Some anti-competitive conduct is prohibited outright (e.g. price fixing), while other types are prohibited only if they substantially lessen competition. A substantial lessening of competition is apparent when the ability of buyers to shop around for a deal that suits them is significantly diminished.
There are some circumstances in which a refusal to supply is unlawful under the Act. These include a misuse of market power, third line forcing, boycotts, resale price maintenance, and placing limitations on resellers. Further information on these restrictive trade practices can be found in the ACCC publications, Refusal to deal, Summary of the Trade Practices Act: and additional responsibilities of the ACCC under other legislation, and Small business and the Trade Practices Act.
If conduct falls into one of these illegal categories, then the business or individual affected can take their own court action or complain to the ACCC. When considering whether to take action, we must give prime importance to promoting competition in the particular market as a whole.
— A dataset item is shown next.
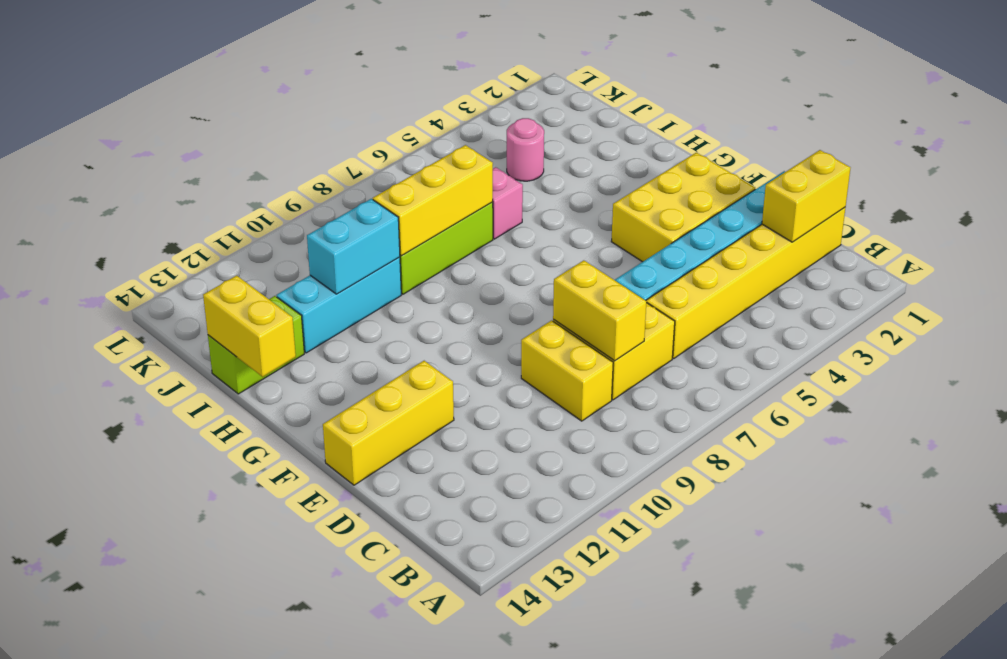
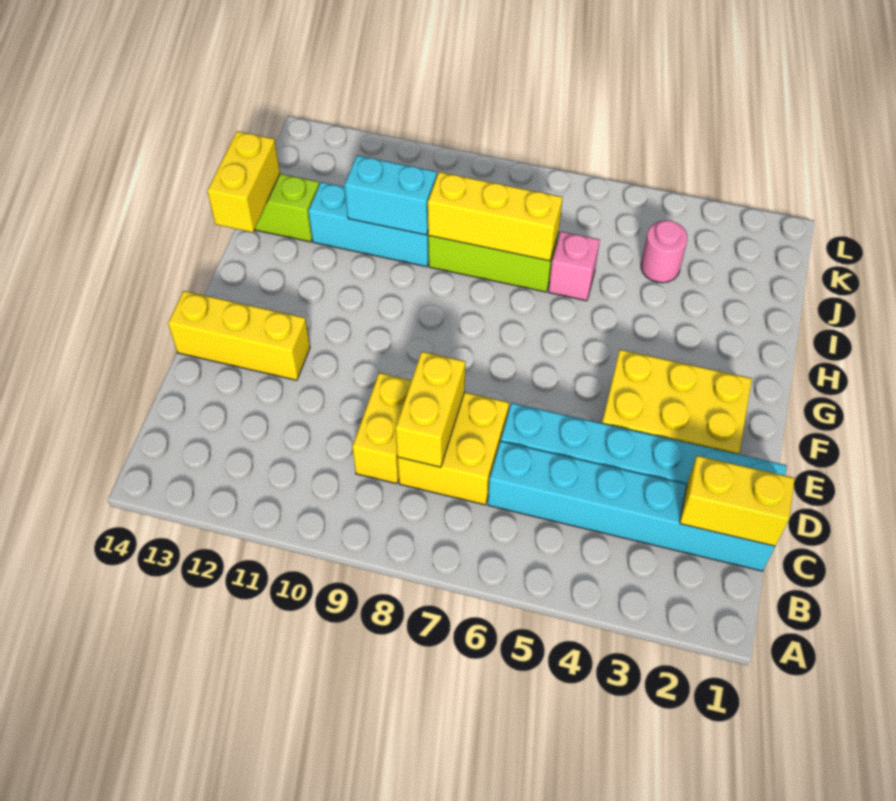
yellow brick C1:C6 level 1 -> cyan brick C1:C6 level 1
We will look at all relevant information, including matters that may not be directly related to the complaint.
We will then decide whether to try to resolve the matter by talking to the supplier, accepting enforceable undertakings, or by instituting proceedings in the Federal Court.
While we can get orders restoring supply or stopping the illegal conduct, we cannot always seek damages for the complainant. If we successfully prove a breach of the Act the court may hand down penalties. Affected business can bring a ‘coat tails’ action in the court for damages.
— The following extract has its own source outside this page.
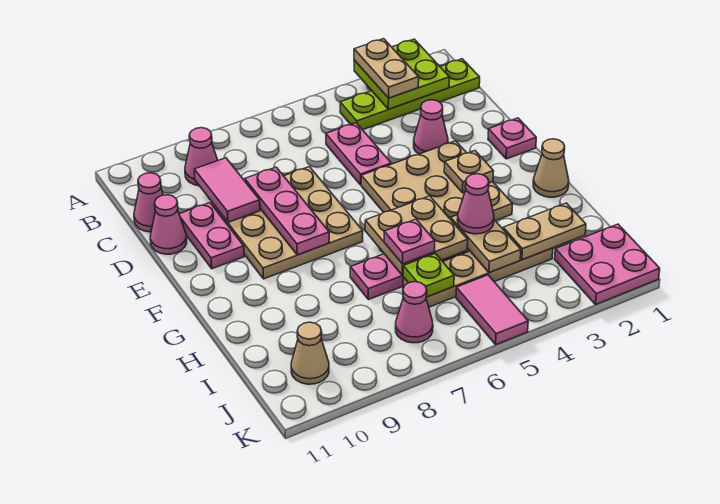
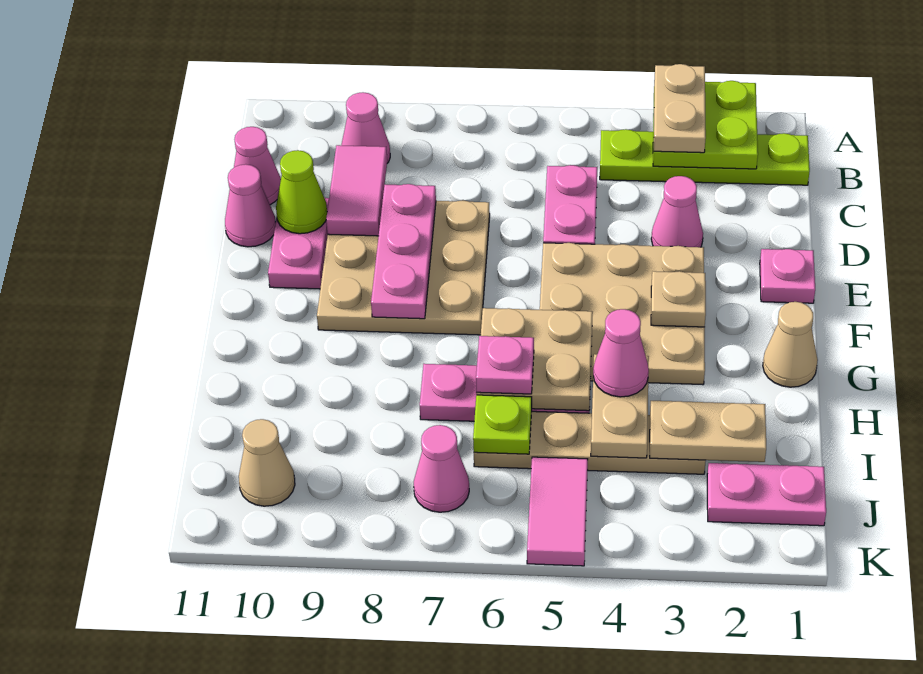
none -> lime cone D10 level 2
pink plate J1:K2 level 1 -> pink plate J1:J2 level 1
If we institute court proceedings, the complainant is likely to be required to give evidence.
Predatory pricing occurs when a company sets its prices at a sufficiently low level with the purpose of damaging or forcing a competitor to withdraw from the market.
Section 45 of the Act prohibits contracts, arrangements or understandings that would be likely to substantially lessen competition in a market. To arrive at this decision, there are a number of factors to consider.
The Trade Practices Act 1974 (the Act) has specific provisions prohibiting powerful players from abusing their market power. These prohibitions are contained in Section 46 of the Act, which prohibits the misuse of market power.